In 1969, an interview Johnson had conducted with the wives of American prisoners of war in Vietnam was published; it was one of the Associated Press's most widely syndicated that year. One of the women she interviewed was Jane Maury Denton, wife of Jeremiah Denton. She maintained a relationship with the Denton family and, upon Jeremiah's release in 1973, she interviewed him and wrote a series of eight articles about his captivity and time in Vietnam. He reviewed the articles before she sent them to be published, as the pair had agreed upon. Denton was not the only American soldier Johnson interviewed; she reported on the hearings and did multiple interviews with William Calley during the 1970 – 1971 trial over his involvement in the My Lai massacre.
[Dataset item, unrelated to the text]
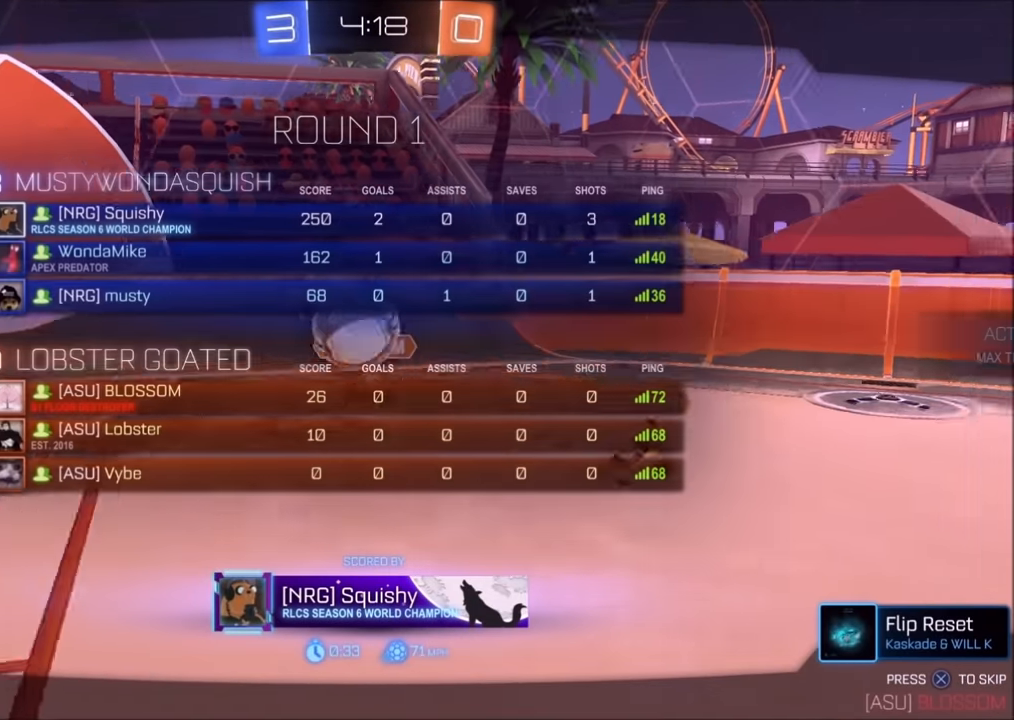
{"buttons": ["CROSS"], "left_stick": "center", "right_stick": "center", "events": [[250, "CROSS", "down"], [333, "CROSS", "up"], [350, "R1", "up"], [450, "CROSS", "down"]]}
Johnson was given a fellowship by the Nieman Foundation for Journalism to study at Harvard from 1976 to 1977. She left the Associated Press in 1979 and, later that year, was hired as an associate editor by the U.S. News & World Report; she later became the chief of their Southeastern bureau. Johnson left in 1988, when she moved to Atlanta to take care of her mother, successfully seeking employment at the CNN offices there. She retired in 1999.
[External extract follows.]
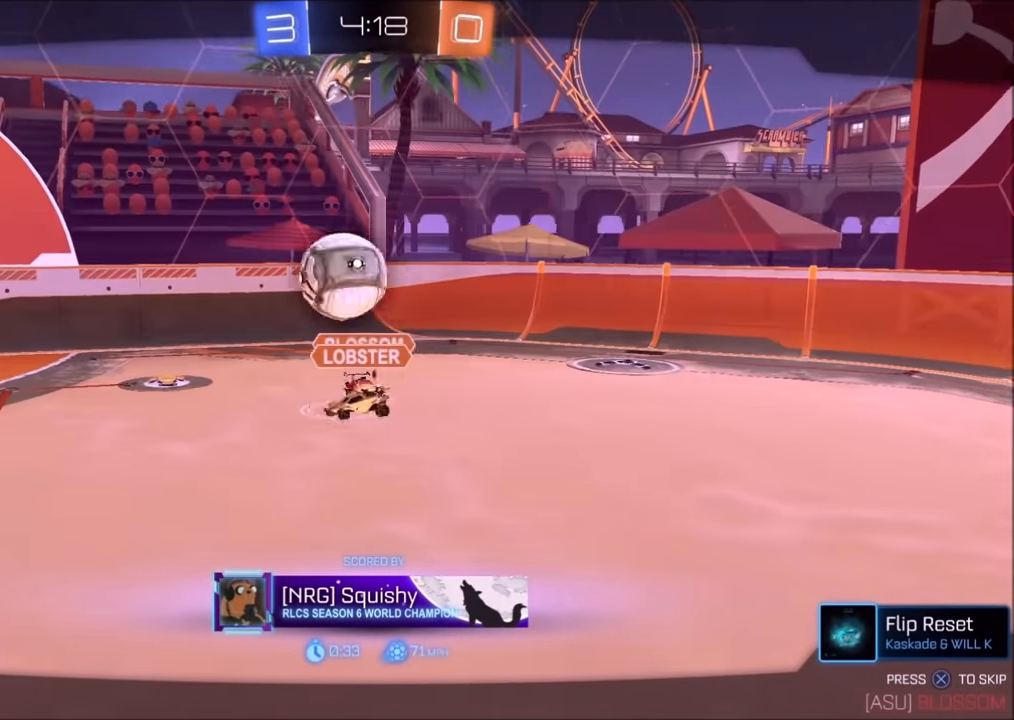
{"buttons": [], "left_stick": "center", "right_stick": "center", "events": [[33, "CROSS", "up"], [150, "CROSS", "down"], [283, "CROSS", "up"]]}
During her career, Johnson became known for building trust with her interview subjects, keeping in touch with them even after publishing her stories.

== My Time with the Kings ==

In 2016, the Associated Press and Rosetta Books published My Time with the Kings: A Reporter's Recollections of Martin, Coretta and the Civil Rights Movement, a book by Johnson, comprised in part from her original wire reports and chapters she had intended for a memoir: A review in Journalism & Mass Communication Quarterly, described the book as both an autobiography and a description of the King family in the immediate aftermath of Martin Luther King Jr.'s assassination. The review described her writing in a "vibrant", and in "spare reportorial AP style", which was engaging and gave the impression that Johnson was proud of the connections she had with the family, connections other reporters lacked. The reviewer noted Johnson's claims that she was the only white woman in the crowd at some marches, describing that as "a stretch of the truth" and disputing her description of King as mostly unknown when she was first assigned to report on him.

== Later years and death ==
In her later life, Johnson attended the Greek Orthodox Cathedral of the Annunciation in Atlanta. After her retirement, her work at the Associated Press was publicly acknowledged by the agency. "They’re treating me like a celebrity. They sure didn’t treat me like that when I worked for them."

Johnson died on October 23, 2019, at the age of 93, in Atlanta, Georgia.